**Instructions to follow**
Find the string "example" in the data, then copy every line where it is found.

(Collected data entries)
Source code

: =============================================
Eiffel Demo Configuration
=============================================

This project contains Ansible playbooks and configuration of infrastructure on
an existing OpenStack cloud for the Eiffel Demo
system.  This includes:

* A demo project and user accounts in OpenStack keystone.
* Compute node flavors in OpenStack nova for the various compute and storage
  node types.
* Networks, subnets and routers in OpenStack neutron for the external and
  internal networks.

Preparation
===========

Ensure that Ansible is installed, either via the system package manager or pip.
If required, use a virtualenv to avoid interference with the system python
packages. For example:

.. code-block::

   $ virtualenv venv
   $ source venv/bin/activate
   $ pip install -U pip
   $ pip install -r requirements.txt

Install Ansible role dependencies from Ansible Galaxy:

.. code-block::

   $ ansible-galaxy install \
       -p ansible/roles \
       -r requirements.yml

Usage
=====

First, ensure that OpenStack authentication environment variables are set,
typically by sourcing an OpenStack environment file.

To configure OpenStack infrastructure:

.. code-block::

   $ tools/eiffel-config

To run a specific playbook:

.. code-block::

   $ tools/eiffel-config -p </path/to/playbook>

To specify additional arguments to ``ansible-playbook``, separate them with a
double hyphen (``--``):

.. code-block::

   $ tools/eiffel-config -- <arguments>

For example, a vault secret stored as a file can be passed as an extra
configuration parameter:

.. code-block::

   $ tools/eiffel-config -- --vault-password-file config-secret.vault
---
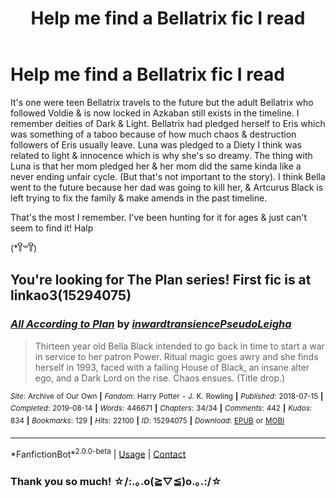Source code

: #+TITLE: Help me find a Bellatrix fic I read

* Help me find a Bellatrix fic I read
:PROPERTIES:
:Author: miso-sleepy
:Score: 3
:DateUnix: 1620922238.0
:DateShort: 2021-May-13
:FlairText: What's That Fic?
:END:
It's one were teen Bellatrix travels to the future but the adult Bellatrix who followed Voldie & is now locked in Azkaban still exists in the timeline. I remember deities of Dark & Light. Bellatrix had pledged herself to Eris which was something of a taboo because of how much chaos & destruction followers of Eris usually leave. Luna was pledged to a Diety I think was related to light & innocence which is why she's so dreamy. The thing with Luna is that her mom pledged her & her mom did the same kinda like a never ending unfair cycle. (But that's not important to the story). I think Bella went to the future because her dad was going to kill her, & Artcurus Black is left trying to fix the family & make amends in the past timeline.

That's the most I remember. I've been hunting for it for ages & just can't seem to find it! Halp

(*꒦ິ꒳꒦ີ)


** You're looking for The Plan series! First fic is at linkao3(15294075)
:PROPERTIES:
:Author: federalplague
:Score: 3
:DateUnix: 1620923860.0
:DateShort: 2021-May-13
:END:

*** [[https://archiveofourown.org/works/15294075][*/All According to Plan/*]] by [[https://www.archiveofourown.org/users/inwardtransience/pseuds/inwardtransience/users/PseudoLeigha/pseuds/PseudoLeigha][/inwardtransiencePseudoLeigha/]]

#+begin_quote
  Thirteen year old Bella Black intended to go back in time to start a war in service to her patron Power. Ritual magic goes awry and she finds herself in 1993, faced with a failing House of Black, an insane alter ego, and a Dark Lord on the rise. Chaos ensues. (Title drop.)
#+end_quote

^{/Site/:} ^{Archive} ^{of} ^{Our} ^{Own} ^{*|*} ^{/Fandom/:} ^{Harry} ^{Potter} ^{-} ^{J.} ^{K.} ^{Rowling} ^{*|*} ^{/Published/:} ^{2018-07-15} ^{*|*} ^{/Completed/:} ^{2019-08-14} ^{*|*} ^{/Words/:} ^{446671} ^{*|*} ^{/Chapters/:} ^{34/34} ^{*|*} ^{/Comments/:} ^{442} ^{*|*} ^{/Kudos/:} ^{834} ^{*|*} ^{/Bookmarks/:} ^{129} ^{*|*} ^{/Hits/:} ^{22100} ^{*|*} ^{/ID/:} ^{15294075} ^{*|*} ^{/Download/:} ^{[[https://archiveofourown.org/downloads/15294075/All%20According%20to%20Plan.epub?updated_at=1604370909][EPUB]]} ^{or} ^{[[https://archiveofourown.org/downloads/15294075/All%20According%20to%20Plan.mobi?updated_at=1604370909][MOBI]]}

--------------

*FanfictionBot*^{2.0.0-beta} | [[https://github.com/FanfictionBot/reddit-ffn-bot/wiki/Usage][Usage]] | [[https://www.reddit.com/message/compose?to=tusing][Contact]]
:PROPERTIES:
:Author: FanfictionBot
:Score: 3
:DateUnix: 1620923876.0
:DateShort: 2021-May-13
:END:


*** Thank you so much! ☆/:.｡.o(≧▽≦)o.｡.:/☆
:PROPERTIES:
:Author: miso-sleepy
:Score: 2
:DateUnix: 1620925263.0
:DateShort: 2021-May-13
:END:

**Result for this task**
packages. For example:
For example, a vault secret stored as a file can be passed as an extra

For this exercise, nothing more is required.